Em favor de Bolsonaro, há o fato de que praticamente nada importante foi conseguido junto à Casa Branca como um aliado nominal por lá: a promessa de ajuda para entrar na OCDE, clube de países integrados economicamente, um acordo militar de acesso a fundos de pesquisa.
Na mão inversa, o Brasil cedeu a diversos desejos americanos, muitas vezes de forma voluntária, como nas ocasiões em que zerou tarifas de importação de etanol para produtores dos EUA. Por pouco, o Planalto não embarcou em aventuras militares contra a Venezuela e permitiu a instalação de uma base americana no Brasil.
A posição agressiva de Bolsonaro ante a China veio de encontro à pressão direta de Washington para eliminar a fabricante Huawei das futuras redes de 5G no país, uma questão ainda inconclusa.
Será interessante ver como Biden agirá neste caso, dado que será de seu interesse manter Pequim sob tensão estratégica. O tom poderá ser diferente do de Trump, mas dificilmente haverá inflexão na percepção estratégica de competição pelo gigante asiático.
Até aqui, Bolsonaro foi bastante permeável ao lobby dos americanos, aliados ideológicos.

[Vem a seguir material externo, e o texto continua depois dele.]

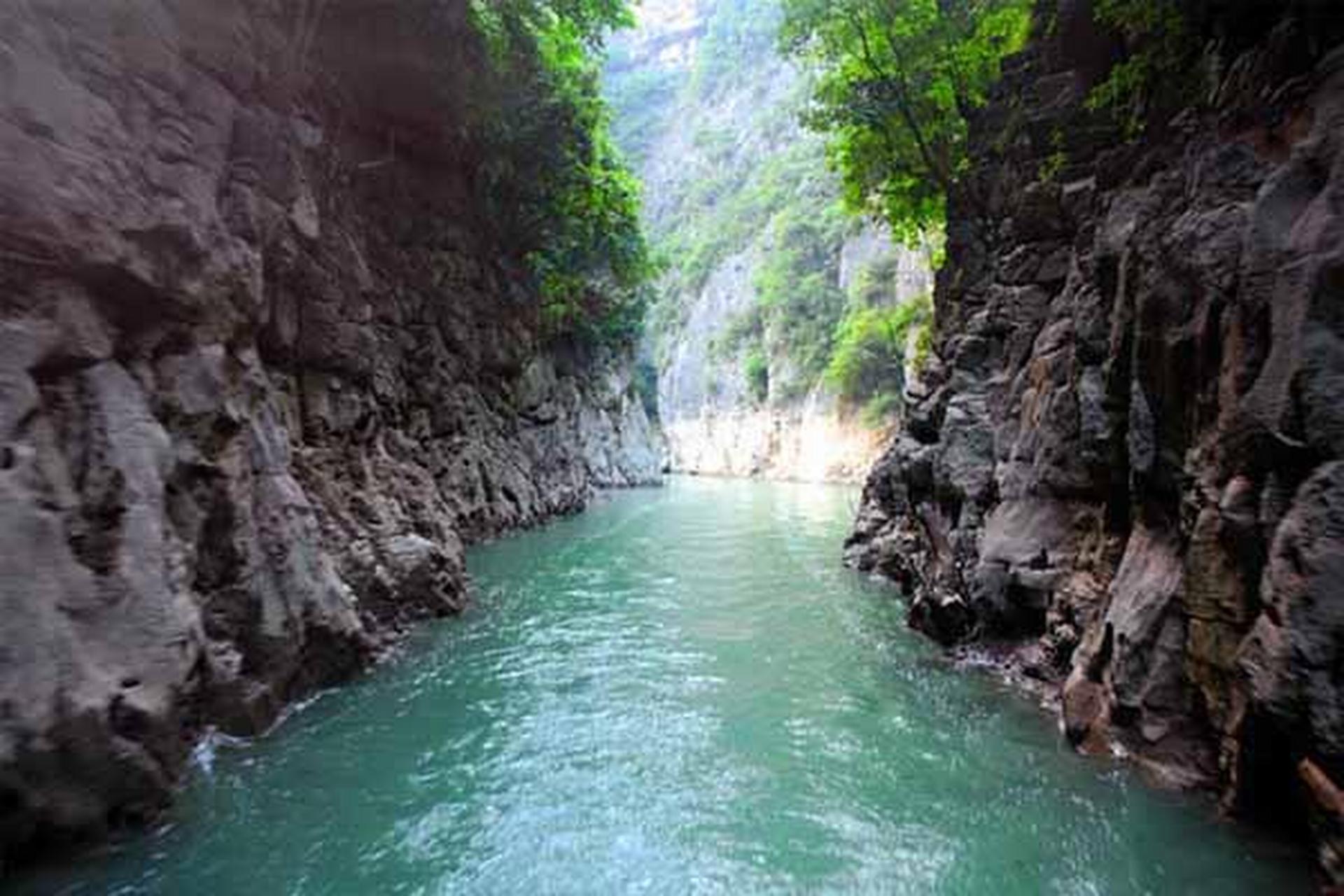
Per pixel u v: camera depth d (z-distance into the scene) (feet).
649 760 27.40
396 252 66.85
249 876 19.90
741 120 381.40
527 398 106.22
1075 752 26.94
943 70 63.41
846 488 182.29
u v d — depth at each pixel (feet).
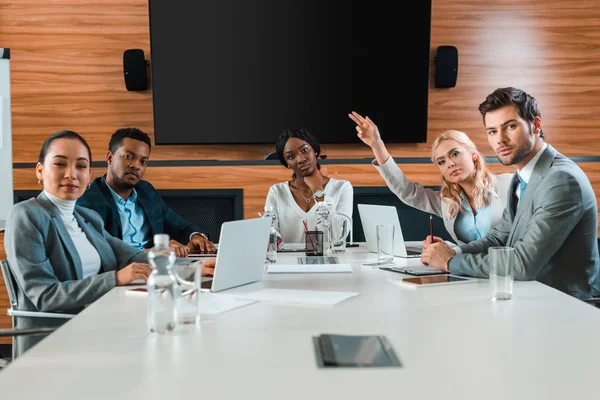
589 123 15.71
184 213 15.02
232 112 15.23
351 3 15.12
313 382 3.19
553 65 15.64
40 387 3.15
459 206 10.72
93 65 15.31
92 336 4.19
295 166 12.00
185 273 4.51
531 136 7.72
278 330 4.32
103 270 7.67
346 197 12.17
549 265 7.14
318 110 15.34
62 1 15.20
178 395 3.01
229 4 14.97
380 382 3.18
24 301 6.60
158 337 4.15
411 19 15.14
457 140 10.57
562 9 15.53
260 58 15.16
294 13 15.11
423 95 15.31
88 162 7.41
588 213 7.02
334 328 4.38
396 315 4.80
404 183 11.17
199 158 15.60
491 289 5.47
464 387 3.10
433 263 7.06
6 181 14.65
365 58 15.24
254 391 3.06
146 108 15.43
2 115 14.65
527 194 7.32
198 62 15.02
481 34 15.53
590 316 4.74
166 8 14.83
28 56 15.23
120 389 3.11
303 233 11.84
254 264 6.43
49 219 6.83
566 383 3.16
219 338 4.11
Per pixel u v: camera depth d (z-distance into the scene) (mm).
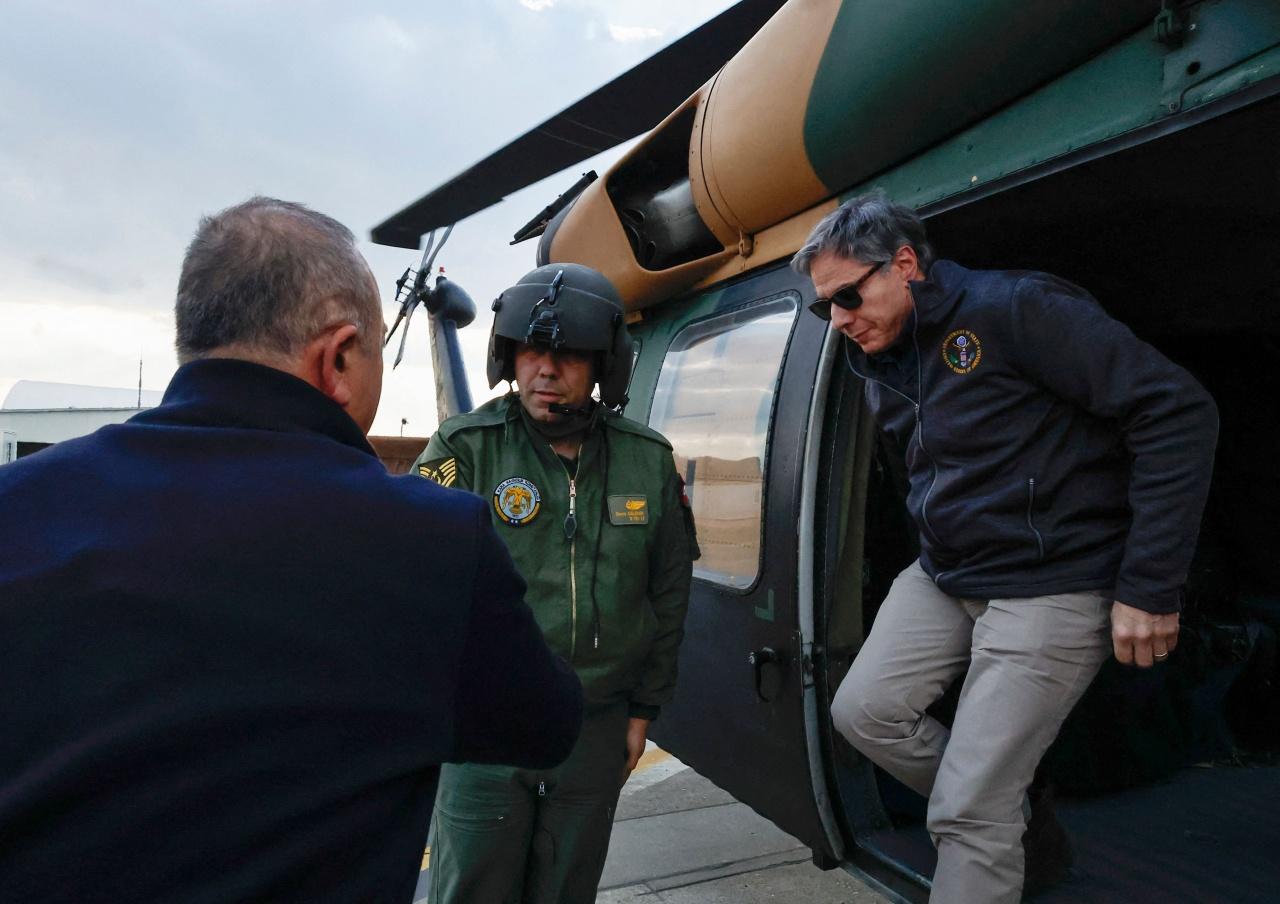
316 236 895
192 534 737
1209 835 2379
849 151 2137
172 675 697
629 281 3016
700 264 2783
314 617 746
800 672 2152
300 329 865
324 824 719
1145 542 1461
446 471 1722
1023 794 1622
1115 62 1565
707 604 2588
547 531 1692
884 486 2660
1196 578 3080
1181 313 2844
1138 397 1461
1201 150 1618
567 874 1687
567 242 3330
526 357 1705
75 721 672
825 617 2152
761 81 2330
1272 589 3057
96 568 710
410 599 786
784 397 2295
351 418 887
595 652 1660
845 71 2014
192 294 871
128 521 738
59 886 650
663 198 2975
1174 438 1443
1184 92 1428
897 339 1760
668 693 1854
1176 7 1410
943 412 1697
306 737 724
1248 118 1445
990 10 1646
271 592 738
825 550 2158
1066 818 2506
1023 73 1696
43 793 647
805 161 2258
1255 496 3082
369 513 794
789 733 2197
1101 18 1521
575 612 1646
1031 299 1557
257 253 862
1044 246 2291
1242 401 3111
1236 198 1904
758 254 2613
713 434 2652
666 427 2945
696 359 2850
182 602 712
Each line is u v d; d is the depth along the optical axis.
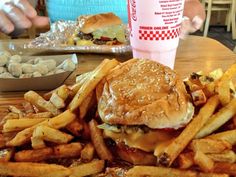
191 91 0.29
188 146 0.27
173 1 0.39
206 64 0.50
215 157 0.26
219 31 2.24
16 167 0.27
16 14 0.69
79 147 0.28
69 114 0.30
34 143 0.28
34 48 0.57
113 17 0.67
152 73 0.29
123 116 0.27
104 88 0.29
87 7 0.86
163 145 0.26
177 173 0.25
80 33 0.64
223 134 0.27
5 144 0.28
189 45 0.58
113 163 0.28
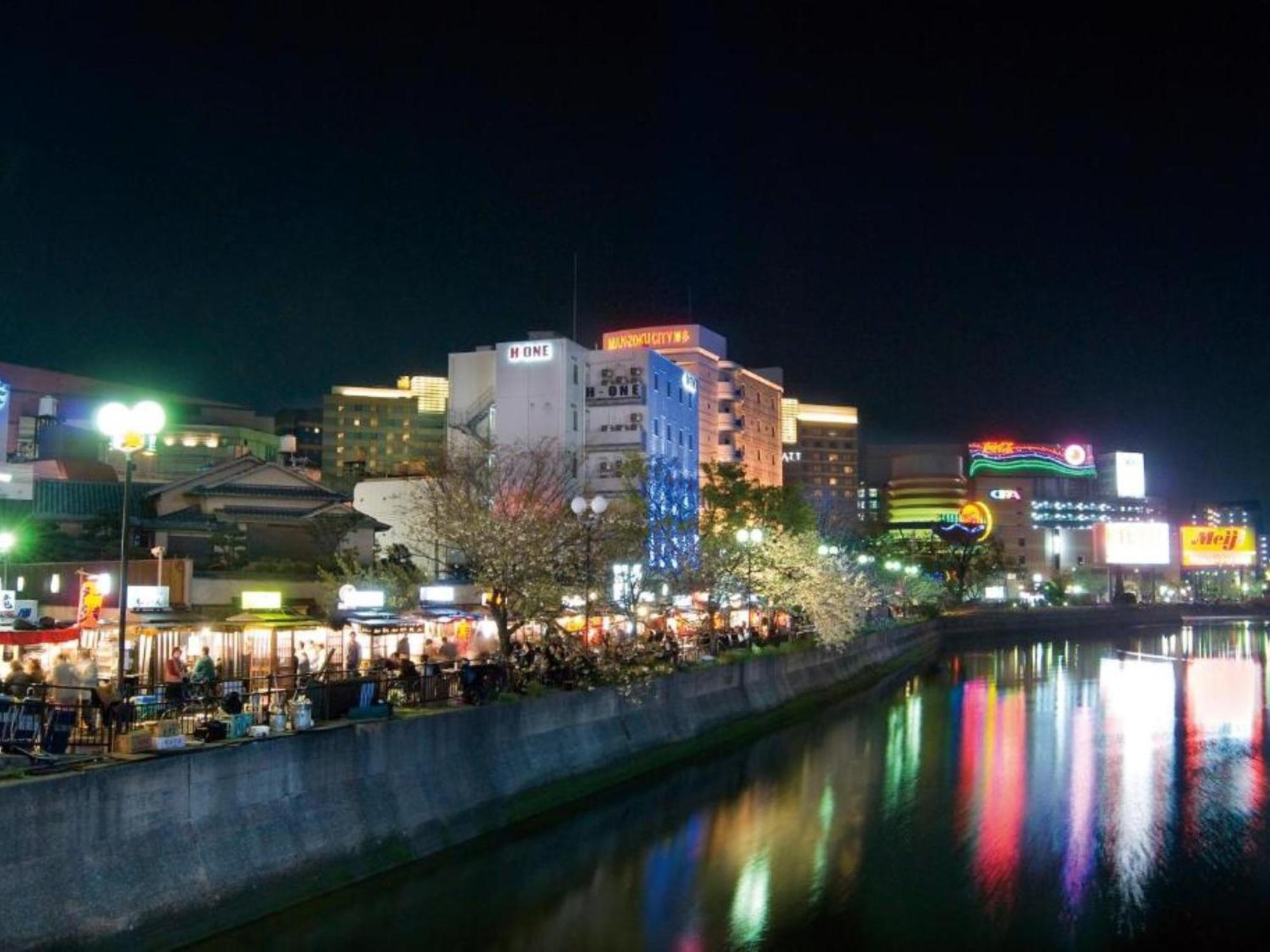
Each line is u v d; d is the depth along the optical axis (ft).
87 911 66.39
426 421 619.26
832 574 238.07
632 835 110.42
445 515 139.95
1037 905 89.76
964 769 148.66
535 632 158.61
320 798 86.38
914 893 92.63
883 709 215.51
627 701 138.62
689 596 189.37
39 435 290.15
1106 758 157.89
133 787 70.64
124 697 78.95
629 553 159.12
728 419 456.04
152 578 148.36
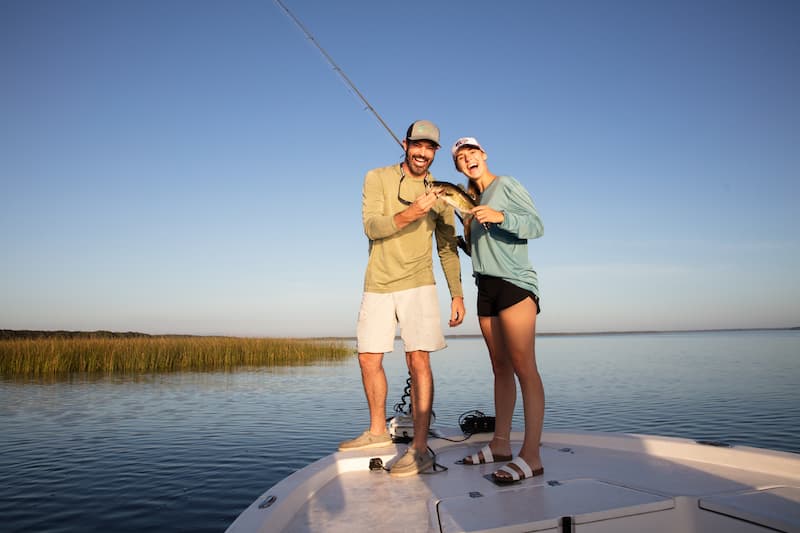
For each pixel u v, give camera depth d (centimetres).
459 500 229
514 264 297
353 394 2014
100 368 2967
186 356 3297
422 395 313
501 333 314
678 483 246
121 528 643
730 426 1331
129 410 1587
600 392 2139
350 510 231
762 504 207
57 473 895
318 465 288
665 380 2672
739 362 4128
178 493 781
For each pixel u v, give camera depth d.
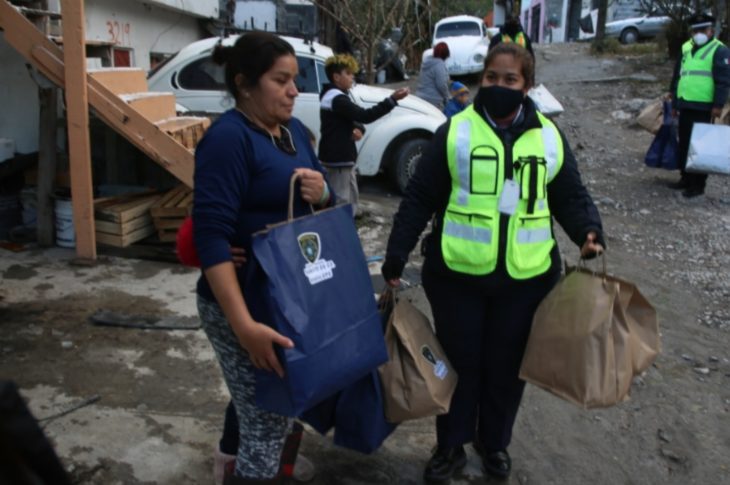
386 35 13.30
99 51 7.78
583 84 15.72
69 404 3.62
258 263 2.11
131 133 5.52
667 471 3.40
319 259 2.20
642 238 7.00
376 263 6.13
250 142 2.20
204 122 6.64
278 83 2.22
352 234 2.34
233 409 2.73
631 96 14.31
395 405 2.73
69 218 5.87
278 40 2.24
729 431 3.75
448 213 2.78
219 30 12.84
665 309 5.29
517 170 2.69
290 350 2.08
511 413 3.05
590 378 2.57
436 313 2.91
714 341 4.80
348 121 6.32
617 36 25.62
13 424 1.09
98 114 5.48
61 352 4.18
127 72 6.25
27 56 5.37
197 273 5.54
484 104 2.72
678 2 17.83
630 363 2.62
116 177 6.98
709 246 6.78
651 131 9.02
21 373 3.90
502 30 8.36
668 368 4.40
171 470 3.15
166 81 7.96
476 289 2.79
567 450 3.54
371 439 2.75
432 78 10.18
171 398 3.74
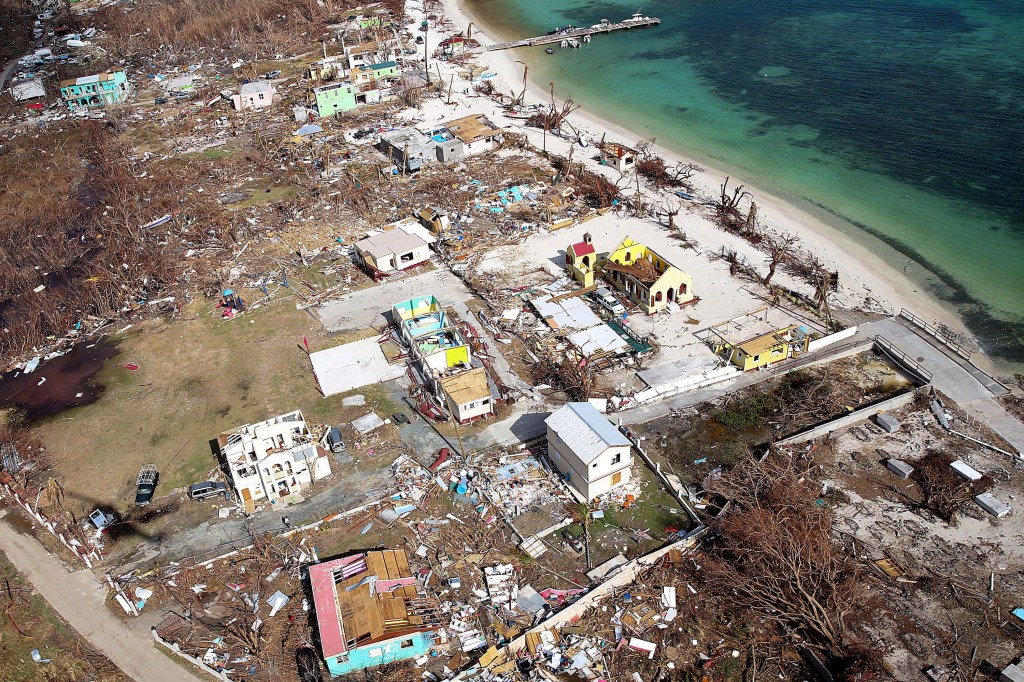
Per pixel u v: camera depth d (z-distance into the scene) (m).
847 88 126.25
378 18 170.50
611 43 157.25
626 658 44.59
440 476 57.41
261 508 56.38
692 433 60.47
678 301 75.06
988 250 83.19
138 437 64.06
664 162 106.50
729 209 91.75
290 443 57.47
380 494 56.34
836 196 95.69
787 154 107.12
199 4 177.25
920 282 78.88
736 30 159.12
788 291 76.50
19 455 63.19
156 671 45.53
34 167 115.44
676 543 50.22
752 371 66.25
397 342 72.00
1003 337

Como agirá a pedidos da administração democrata para alienar ainda mais seu maior parceiro comercial, a China?
Uma má interlocução com a Casa Branca sob Biden dará ao menos uma desculpa a Bolsonaro, a de que a relação bilateral não avança em termos concretos porque o democrata é um adversário político –ainda que imaginário.
Se assim for, poderá funcionar entre seus aliados mais fervorosos, mas garantirá uma dor de cabeça contínua a empresários e diplomatas até o fim do mandato de Bolsonaro.